After all, it would be easy to assume that the Bush years were an aberration in an otherwise proud history of successful engagement with the Middle East. If only this was true. In reality, American policy has been consistently self-defeating under administrations of both parties for more than five decades. Anti-American violence and terrorism - not to mention the general instability plaguing the region - is fueled by long-standing grievances, both real and perceived. A new Middle East strategy must be premised on a long-term effort to seek out root causes and, where possible, address them. To bring the discussion back down to ground-level, there are four tangible things I think policymakers should focus on in particular:

•De-militarizing the fight against terror by putting more money into smart-power initiatives.•Elevating democracy promotion through aid conditionality.•Engaging Islamist groups and finding ways to integrate them in meaningful political processes•Promoting Turkish accession into the European Union.

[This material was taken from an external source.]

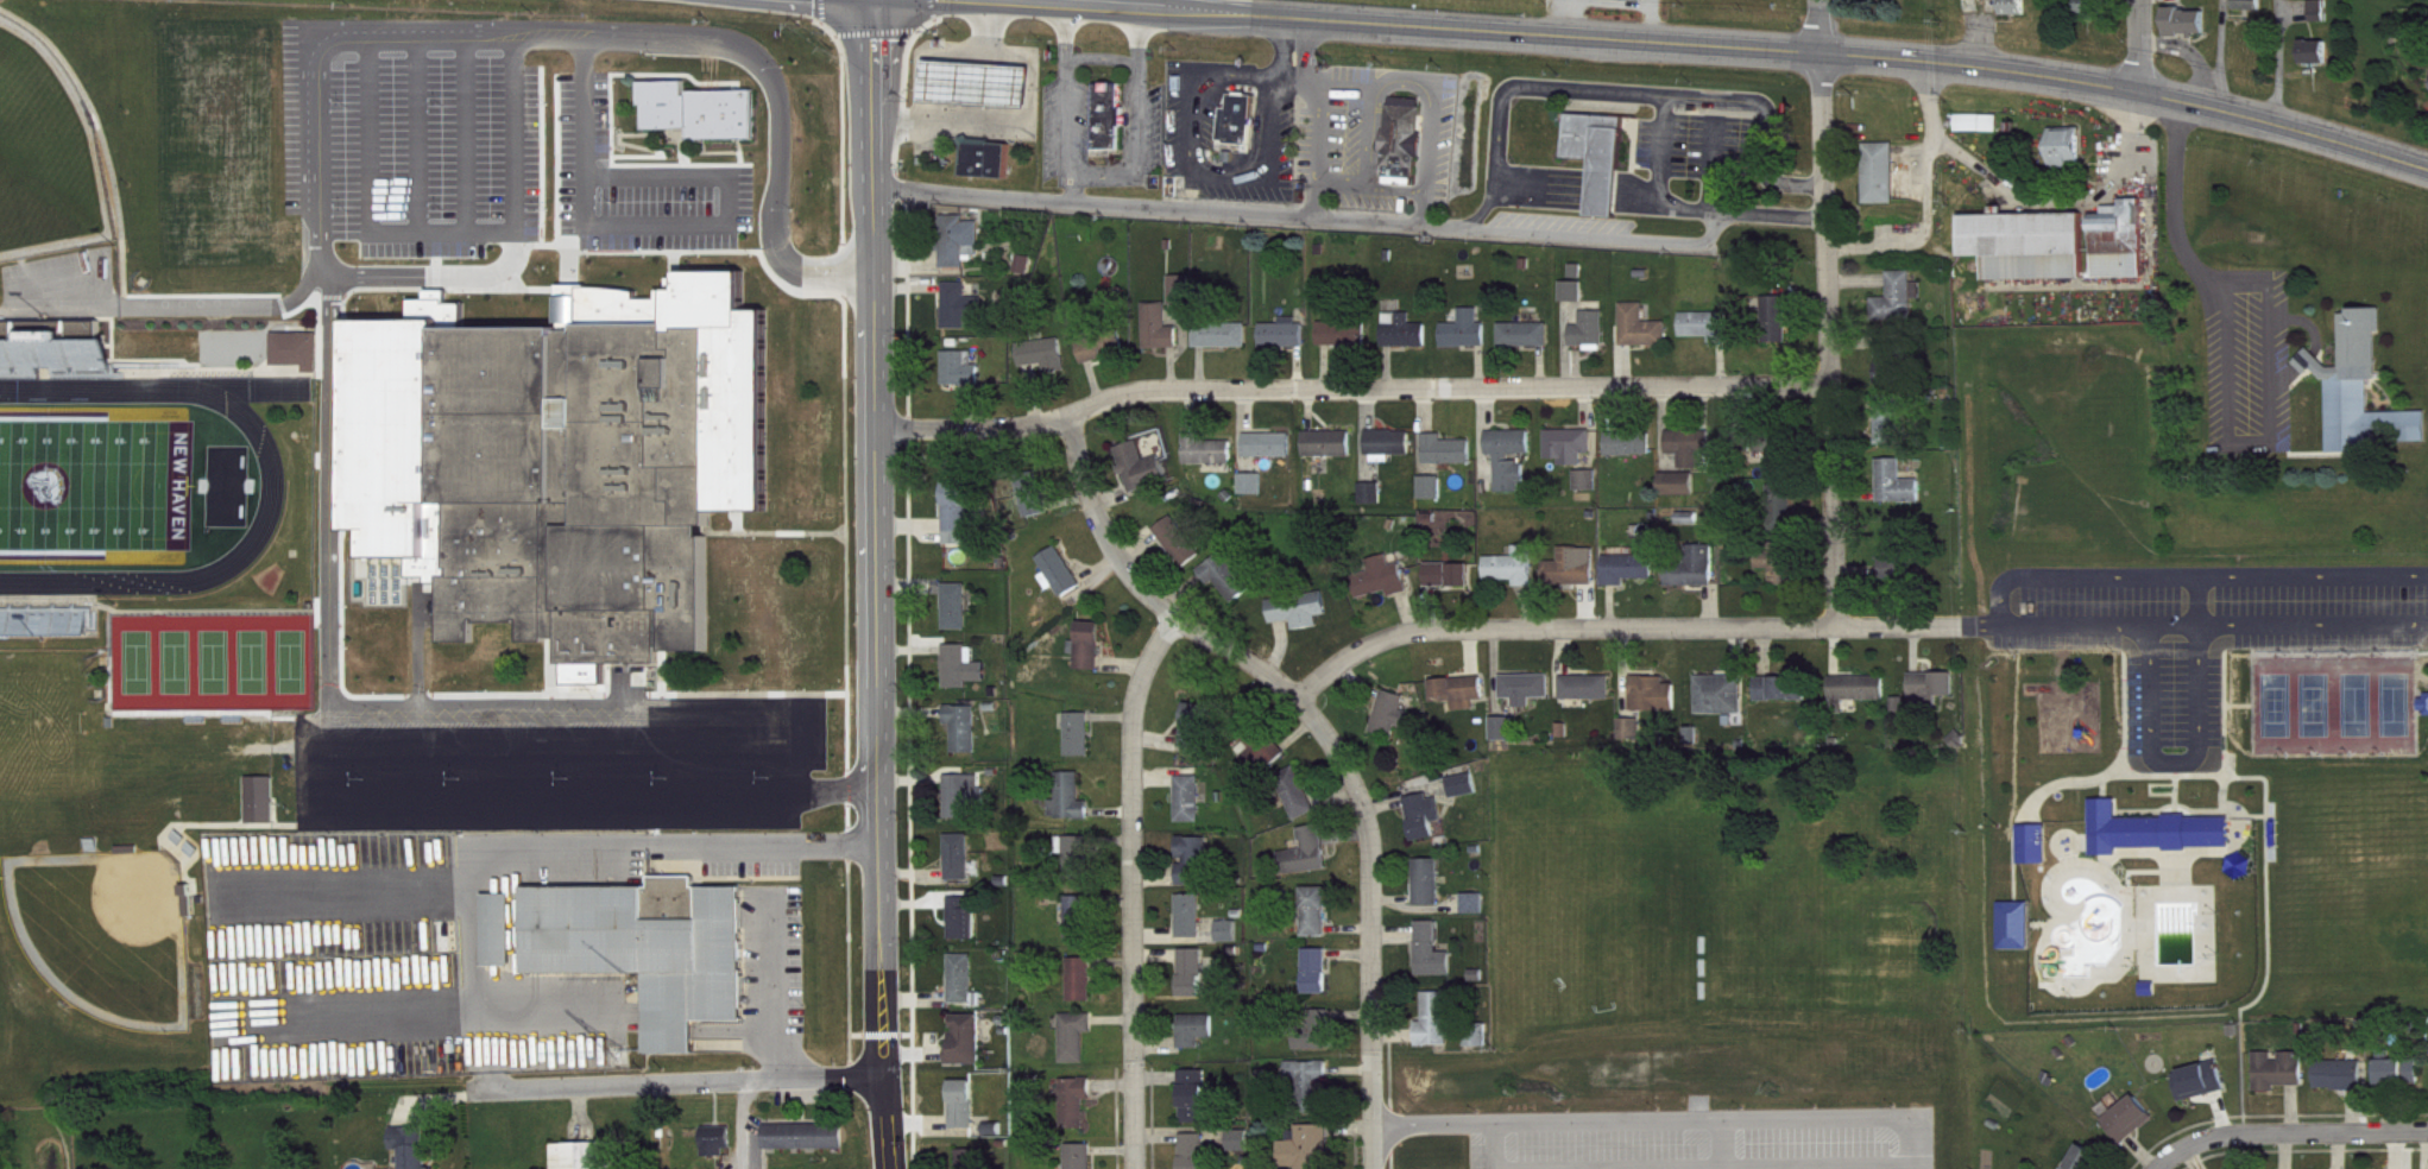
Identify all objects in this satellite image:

These prescriptions may seem somewhat narrow, but that is, in part, the point. These are four things that can be done. More importantly, these prescriptions all revolve around the idea of empowering Arabs, at the grassroots level, to begin to play a larger role in their societies. The Gaza crisis has exacerbated the gulf between a small coterie of ruling elites, and the rest of populace. They have different religious visions, and different political visions. The regimes are allied with us, but the people are angry at us. As Marc Lynch notes:

It's no surprise to anyone that the Bush administration has left a tattered American image in the broader Middle East. Approval ratings for U.S. leadership range from 4% in Syria, to 6% in Egypt, 12% in Saudi Arabia, 13% of Palestinians, 16% of Iranians, and 25% of Lebanese (down from 40% three years ago).

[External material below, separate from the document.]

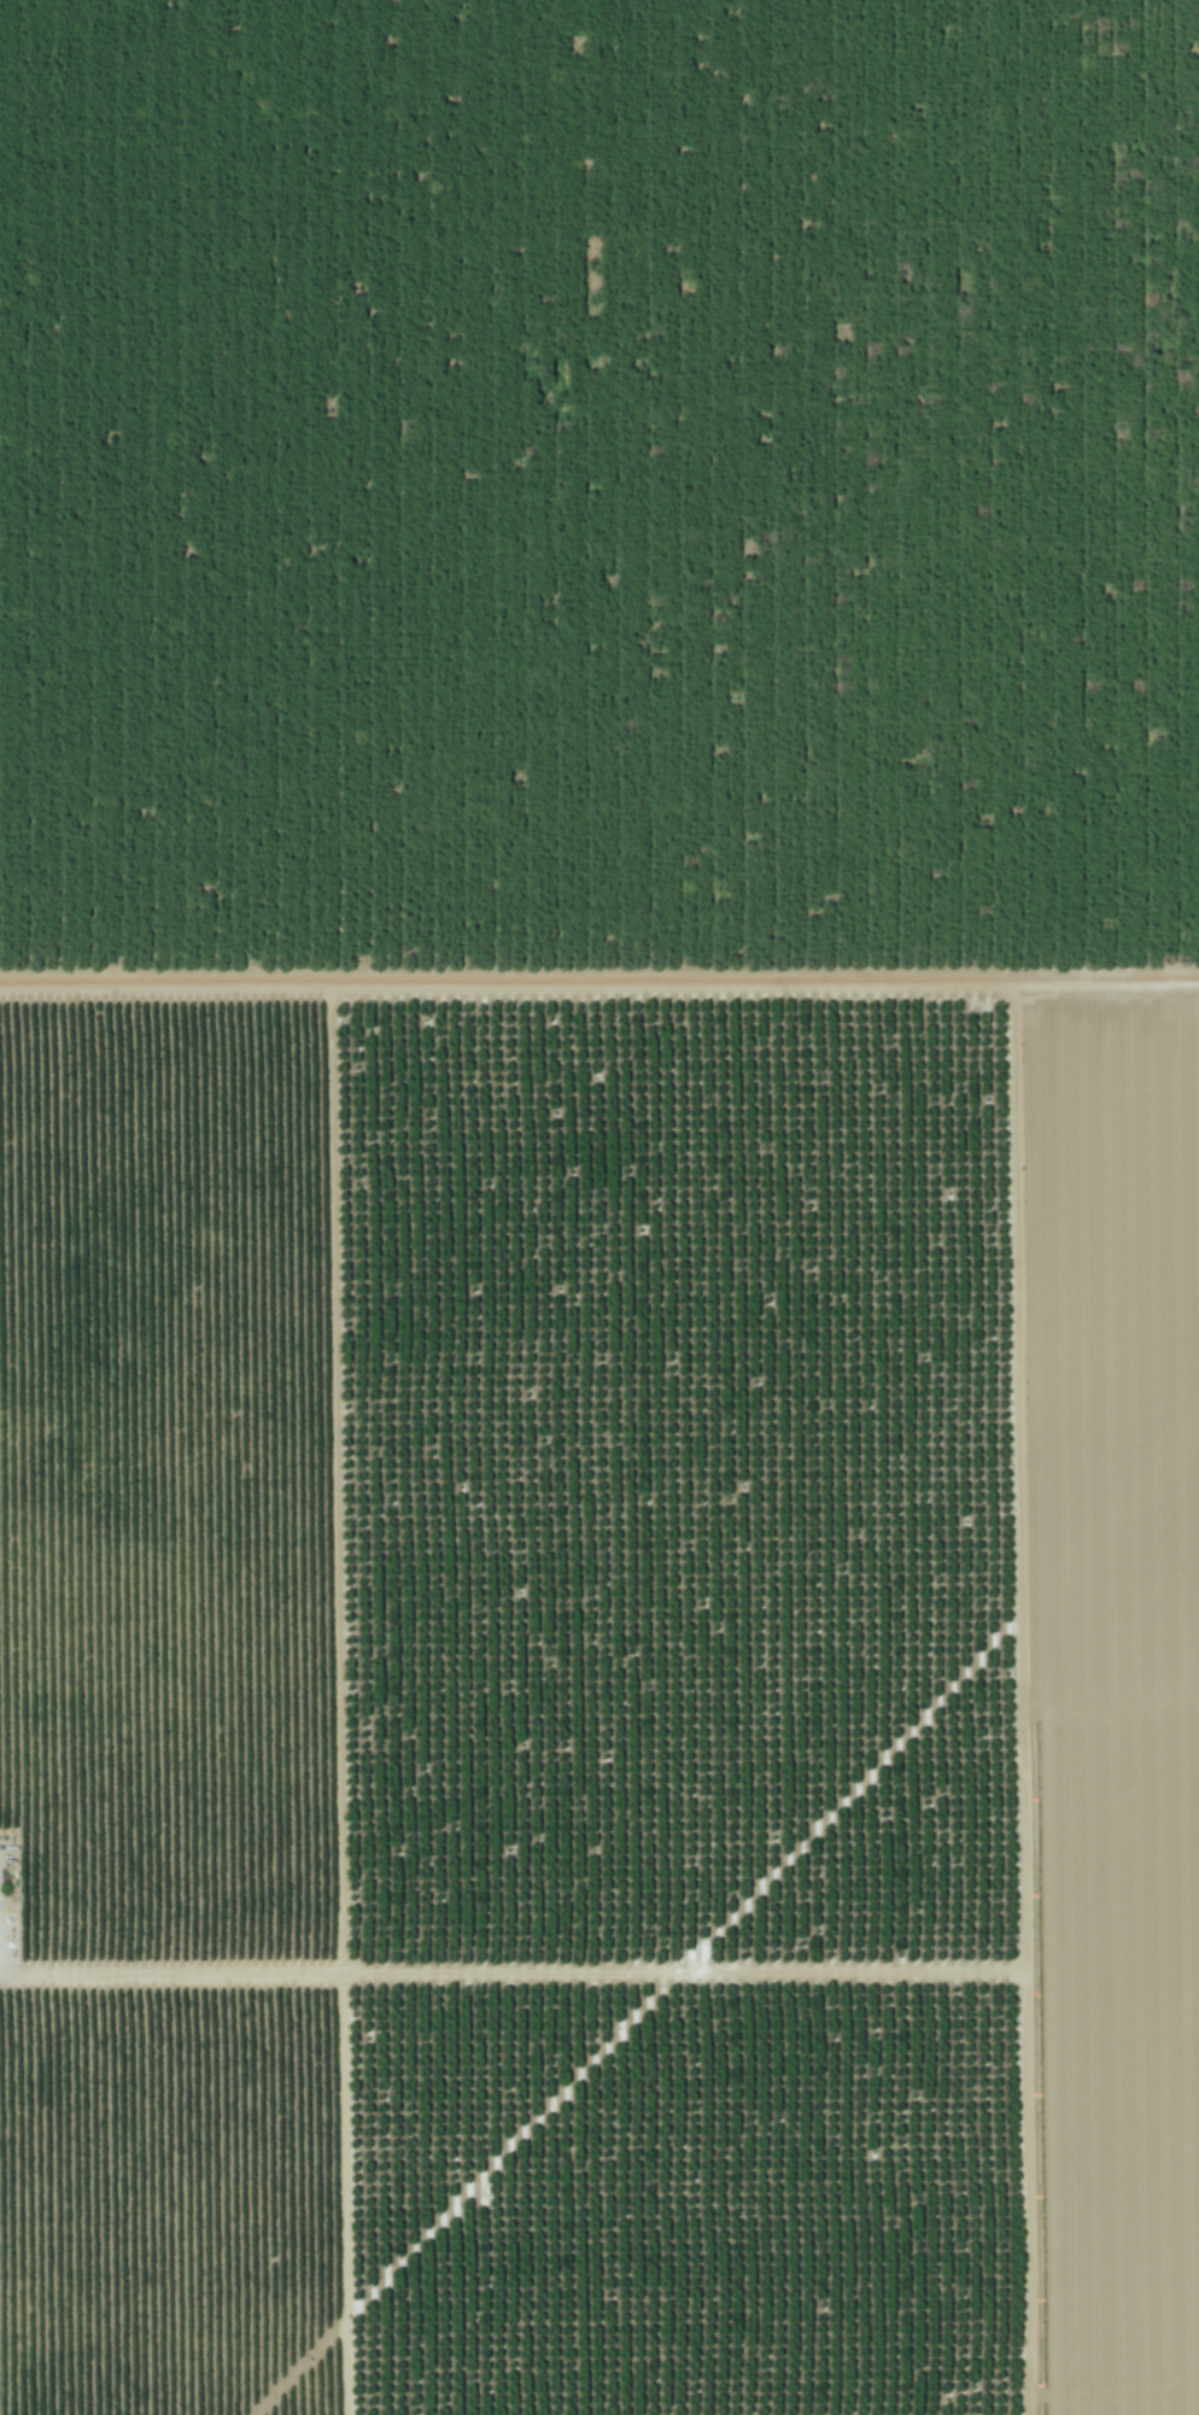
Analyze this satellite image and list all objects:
crop: (599, 1207)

The more this gap grows, the more we may see genuine conflict emerge in countries which are supposedly stable, like Egypt, Jordan, Morocco, and Algeria. There must be a process of reconciliation between these opposing trends (leaders vs. their people, or, to an extent, secular vs. Islamist) - and the only way this can (or should) be done is through peaceful, democratic mechanisms which are able to absorb these competing societal demands.

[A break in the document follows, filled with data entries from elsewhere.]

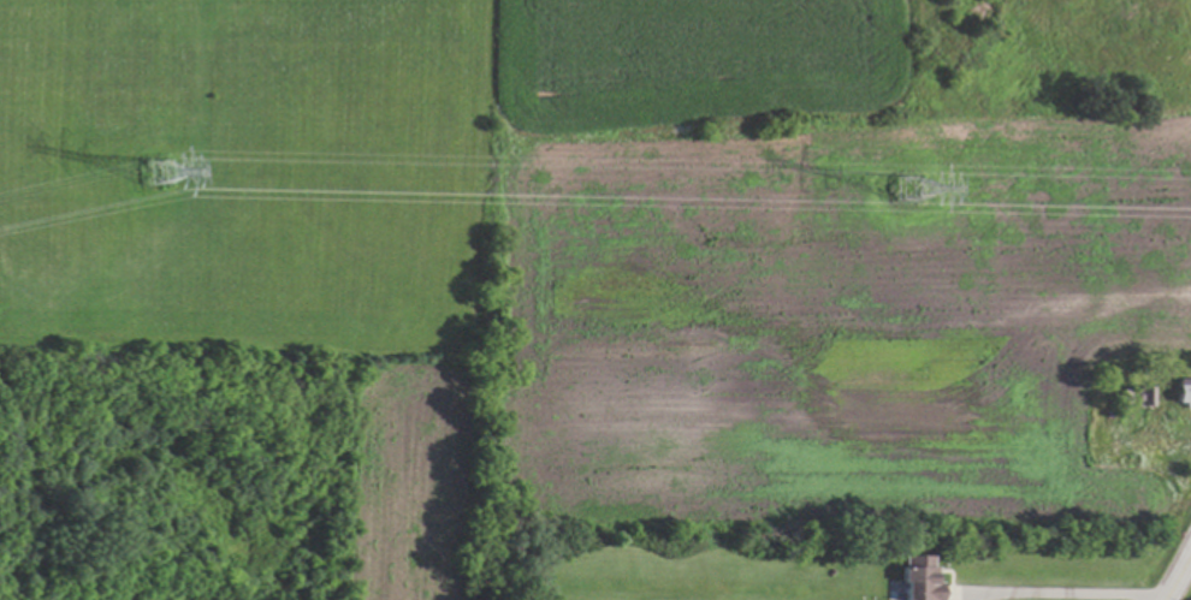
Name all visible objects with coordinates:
power tower: (131, 167)
power tower: (892, 182)
building: (1182, 390)
road: (1177, 574)
building: (917, 580)
road: (1049, 597)

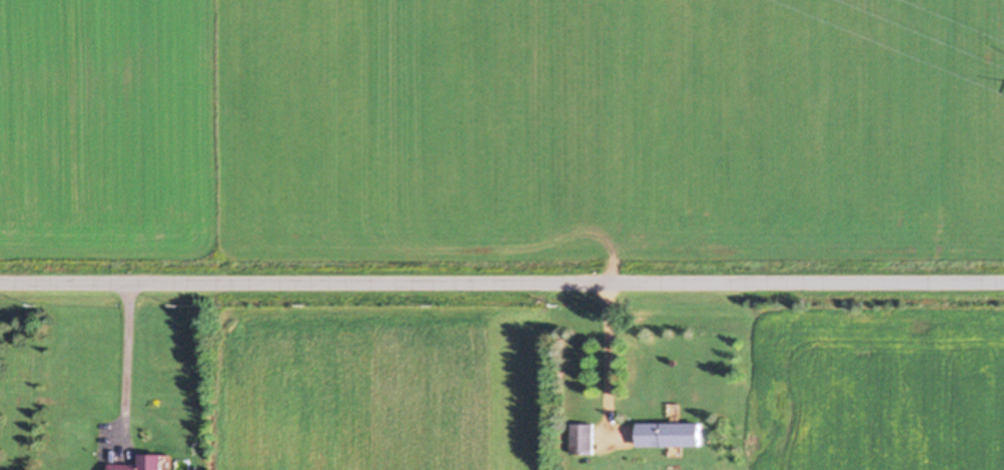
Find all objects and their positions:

In short, a re-orientation of U.S. policy should be viewed through the prism of Arab societies rather than Arab regimes. This means shifting support from governments to publics, by treating Arab populations as moral and political agents in their own right, not as subjects but as citizens with legitimate demands. Already, by directly speaking to millions of Arabs and Muslims on Monday, Obama has brought them into a new process of engagement. Andrew Sullivan writes

What Obama is doing is appealing over the heads of Muslim leaders directly to Muslim populations. I cannot think of any other president with the same kind of personal credibility in such a critical time.

Neither can I. Let us hope that Obama continues speaking to the people of the Middle East, and listening carefully to what they have to say. He can move them. He can inspire them to action. Think about that for a moment: an American president has the capability and the power - and, for now, the credibility - to influence millions of people in the very region that we are told hates America most.